It seems that late model cars do not have the 20A limit. A few people who got their cars this year have reported that they can charge at greater than 20A with 120V. It is either a hardware change in the car charger, or a firmware update that doesn't get updated via OTA updates. I'm guessing the latter, but I haven't been back to a service center recently to ask them if they can update my car charger firmware...
Toyota Rav4 EV will never get this update. When I get my hands on a Mercedes B-Class ED, that will be one of the things I check.
I did cut open the Tesla NEMA 14-50 plug with the failed connection within "Line 2" (the red wire):
Help!
I'm not very technical. I've been reading these posts about J1772, but I'm not really sure what I need. I have a 2011 Tesla Roadster and I just bought the "CAN" from Henry Sharp. I have solar at my house and they installed an outdoor plug for me that's basically a clothes dryer type of outlet. I had a 2008 Roadster and the standard Roadster cable from Tesla plugged right in. It was the big $1500 cable. I wish I kept it when I sold the car!

*EXERCISES*:
a) List every car model named in the forum thread about charging electric cars, including the model year wherever the thread gives one.
b) Retype the part of the charging thread from "It seems that" to "things I check.", word for word.

*PROVIDED DATA*:

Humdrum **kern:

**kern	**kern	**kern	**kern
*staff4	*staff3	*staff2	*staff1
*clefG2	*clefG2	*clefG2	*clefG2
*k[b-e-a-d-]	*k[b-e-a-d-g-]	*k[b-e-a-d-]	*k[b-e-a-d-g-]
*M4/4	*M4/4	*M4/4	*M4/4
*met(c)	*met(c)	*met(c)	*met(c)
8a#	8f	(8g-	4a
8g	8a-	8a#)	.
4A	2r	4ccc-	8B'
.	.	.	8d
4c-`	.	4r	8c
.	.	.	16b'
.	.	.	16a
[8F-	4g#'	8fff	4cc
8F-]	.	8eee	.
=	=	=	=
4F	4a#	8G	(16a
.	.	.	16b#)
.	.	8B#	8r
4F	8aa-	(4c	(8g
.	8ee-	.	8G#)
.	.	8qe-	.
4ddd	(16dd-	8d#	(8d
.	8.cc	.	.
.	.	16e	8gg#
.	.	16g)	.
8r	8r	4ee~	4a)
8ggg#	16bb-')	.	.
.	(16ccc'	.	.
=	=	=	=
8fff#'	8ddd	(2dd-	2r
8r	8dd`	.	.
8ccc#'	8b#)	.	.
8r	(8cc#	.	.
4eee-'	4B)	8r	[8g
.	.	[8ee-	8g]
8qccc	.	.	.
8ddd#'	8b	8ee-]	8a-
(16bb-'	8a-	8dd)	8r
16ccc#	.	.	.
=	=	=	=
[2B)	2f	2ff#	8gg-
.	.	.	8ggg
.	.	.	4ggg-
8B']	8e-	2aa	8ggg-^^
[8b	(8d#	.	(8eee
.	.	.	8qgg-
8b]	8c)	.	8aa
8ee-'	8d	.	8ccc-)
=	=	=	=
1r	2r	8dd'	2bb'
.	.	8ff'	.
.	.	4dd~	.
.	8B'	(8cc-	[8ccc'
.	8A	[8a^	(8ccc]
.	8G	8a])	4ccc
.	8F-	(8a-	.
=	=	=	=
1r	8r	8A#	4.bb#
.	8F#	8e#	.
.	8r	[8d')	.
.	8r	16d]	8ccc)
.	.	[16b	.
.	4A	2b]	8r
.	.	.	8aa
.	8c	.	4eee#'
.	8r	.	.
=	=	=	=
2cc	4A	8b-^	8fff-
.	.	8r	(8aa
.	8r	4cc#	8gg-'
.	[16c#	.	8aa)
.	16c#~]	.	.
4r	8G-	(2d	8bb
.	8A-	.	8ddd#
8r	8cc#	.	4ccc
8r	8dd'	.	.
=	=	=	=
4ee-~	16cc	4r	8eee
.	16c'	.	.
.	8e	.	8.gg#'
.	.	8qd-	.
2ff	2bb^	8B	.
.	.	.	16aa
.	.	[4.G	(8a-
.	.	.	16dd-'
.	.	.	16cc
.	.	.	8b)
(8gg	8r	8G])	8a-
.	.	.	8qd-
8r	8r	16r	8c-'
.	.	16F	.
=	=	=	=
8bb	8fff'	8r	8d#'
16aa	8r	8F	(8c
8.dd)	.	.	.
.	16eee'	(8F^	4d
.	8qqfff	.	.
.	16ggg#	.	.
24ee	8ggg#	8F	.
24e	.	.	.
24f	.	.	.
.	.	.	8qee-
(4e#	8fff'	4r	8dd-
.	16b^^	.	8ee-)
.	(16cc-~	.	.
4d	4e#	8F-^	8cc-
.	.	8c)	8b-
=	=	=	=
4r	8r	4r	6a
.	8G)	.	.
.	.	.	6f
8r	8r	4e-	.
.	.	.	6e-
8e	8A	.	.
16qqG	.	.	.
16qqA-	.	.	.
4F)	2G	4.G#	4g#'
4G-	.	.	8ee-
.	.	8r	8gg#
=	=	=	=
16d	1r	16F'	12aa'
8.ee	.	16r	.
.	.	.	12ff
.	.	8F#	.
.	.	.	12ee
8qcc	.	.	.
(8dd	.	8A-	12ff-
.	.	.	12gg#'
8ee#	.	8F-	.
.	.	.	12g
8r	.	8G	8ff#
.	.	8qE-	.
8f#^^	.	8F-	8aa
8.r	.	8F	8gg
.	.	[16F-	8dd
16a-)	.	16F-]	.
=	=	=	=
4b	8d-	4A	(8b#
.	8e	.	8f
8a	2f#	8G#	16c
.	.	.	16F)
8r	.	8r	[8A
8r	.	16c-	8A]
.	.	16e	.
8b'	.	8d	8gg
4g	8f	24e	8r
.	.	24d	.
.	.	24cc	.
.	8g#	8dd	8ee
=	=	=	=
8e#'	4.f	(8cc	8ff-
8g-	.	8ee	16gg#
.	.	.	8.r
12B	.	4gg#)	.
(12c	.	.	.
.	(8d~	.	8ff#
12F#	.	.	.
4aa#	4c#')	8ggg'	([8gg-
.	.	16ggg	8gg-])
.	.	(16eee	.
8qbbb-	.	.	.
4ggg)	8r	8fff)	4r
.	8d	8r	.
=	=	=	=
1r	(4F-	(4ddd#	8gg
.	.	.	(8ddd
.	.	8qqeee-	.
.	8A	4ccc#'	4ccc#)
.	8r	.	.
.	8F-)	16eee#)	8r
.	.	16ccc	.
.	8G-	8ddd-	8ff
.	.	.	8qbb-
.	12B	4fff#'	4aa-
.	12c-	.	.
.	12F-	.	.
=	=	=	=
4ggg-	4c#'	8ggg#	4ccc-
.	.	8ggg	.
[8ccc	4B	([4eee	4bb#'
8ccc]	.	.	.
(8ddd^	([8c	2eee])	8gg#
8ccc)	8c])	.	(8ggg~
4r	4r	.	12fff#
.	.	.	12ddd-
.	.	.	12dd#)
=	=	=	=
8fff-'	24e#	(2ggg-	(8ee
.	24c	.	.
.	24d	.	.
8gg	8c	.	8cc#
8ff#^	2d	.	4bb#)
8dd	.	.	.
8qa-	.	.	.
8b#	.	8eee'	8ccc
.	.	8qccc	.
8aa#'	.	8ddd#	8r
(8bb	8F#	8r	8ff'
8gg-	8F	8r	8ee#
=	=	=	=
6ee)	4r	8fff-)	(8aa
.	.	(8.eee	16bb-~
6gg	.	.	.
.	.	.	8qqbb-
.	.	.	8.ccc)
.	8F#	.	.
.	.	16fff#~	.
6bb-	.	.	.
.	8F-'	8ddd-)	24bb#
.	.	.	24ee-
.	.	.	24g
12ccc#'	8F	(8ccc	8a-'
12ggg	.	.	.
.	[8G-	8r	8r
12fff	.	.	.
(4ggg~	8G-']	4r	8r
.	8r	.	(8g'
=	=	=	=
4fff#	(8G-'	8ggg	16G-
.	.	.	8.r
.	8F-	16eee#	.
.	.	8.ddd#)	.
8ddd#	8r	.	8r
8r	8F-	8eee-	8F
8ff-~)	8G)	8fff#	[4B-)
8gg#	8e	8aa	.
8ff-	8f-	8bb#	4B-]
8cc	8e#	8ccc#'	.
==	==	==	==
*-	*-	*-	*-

*SOLVED TASKS*:
a)
Toyota Rav4 EV
Mercedes B-Class ED
2011 Tesla Roadster
2008 Roadster

b)
It seems that late model cars do not have the 20A limit. A few people who got their cars this year have reported that they can charge at greater than 20A with 120V. It is either a hardware change in the car charger, or a firmware update that doesn't get updated via OTA updates. I'm guessing the latter, but I haven't been back to a service center recently to ask them if they can update my car charger firmware...
Toyota Rav4 EV will never get this update. When I get my hands on a Mercedes B-Class ED, that will be one of the things I check.